All entries should be copied exactly; the pictures stay out.

(Material supplied begins)

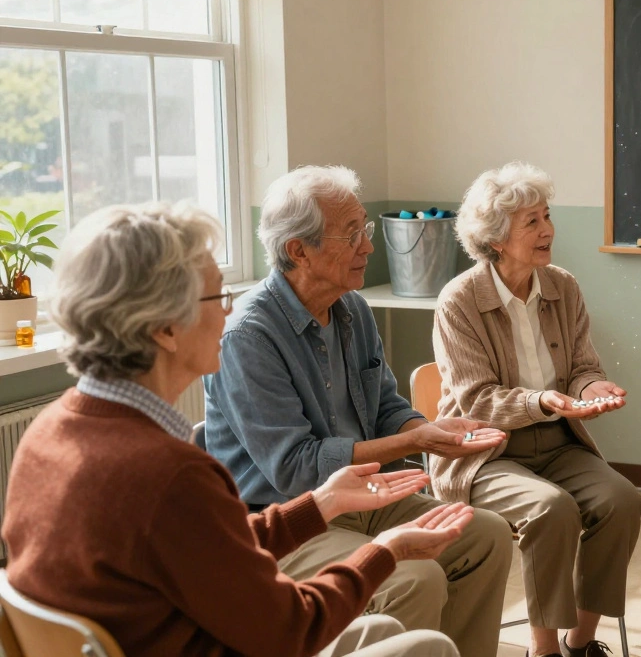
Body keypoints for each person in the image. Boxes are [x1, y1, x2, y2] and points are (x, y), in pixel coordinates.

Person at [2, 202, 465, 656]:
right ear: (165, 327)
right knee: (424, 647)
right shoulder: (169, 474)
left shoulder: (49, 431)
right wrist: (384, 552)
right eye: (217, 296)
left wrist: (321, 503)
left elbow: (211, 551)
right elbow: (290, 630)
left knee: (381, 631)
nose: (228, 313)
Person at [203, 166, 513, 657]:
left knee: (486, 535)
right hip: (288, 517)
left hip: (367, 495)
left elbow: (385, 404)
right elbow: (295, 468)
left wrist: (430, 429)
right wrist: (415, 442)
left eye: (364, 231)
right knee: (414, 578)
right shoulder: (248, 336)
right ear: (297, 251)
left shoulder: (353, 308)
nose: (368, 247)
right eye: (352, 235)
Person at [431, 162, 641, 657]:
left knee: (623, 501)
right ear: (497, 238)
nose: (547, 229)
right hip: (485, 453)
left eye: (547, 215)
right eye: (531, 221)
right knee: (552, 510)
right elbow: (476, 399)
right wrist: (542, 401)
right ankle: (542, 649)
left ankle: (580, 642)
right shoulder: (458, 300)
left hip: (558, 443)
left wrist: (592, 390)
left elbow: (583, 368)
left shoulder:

(Material supplied ends)

• Your solution:
Body keypoints for each person in the image. Boxes are [x1, y1, x2, y2] and points are (x, y), in pixel coordinates.

Person at [2, 202, 465, 656]:
right ear: (165, 327)
right knee: (424, 647)
right shoulder: (169, 474)
left shoulder: (49, 431)
right wrist: (384, 552)
right eye: (217, 296)
left wrist: (321, 503)
left elbow: (211, 551)
right elbow: (290, 630)
left knee: (381, 631)
nose: (228, 313)
Person at [203, 166, 513, 657]:
left knee: (486, 535)
right hip: (288, 517)
left hip: (367, 495)
left elbow: (385, 404)
right elbow: (295, 468)
left wrist: (430, 429)
right wrist: (415, 442)
left eye: (364, 231)
right knee: (414, 578)
right shoulder: (248, 336)
right ear: (297, 251)
left shoulder: (353, 308)
nose: (368, 247)
right eye: (352, 235)
Person at [431, 162, 641, 657]:
left knee: (623, 501)
right ear: (497, 238)
nose: (547, 229)
right hip: (485, 453)
left eye: (547, 215)
right eye: (531, 221)
right knee: (552, 510)
right elbow: (476, 399)
right wrist: (542, 401)
right ankle: (542, 649)
left ankle: (580, 642)
right shoulder: (458, 300)
left hip: (558, 443)
left wrist: (592, 390)
left elbow: (583, 368)
left shoulder:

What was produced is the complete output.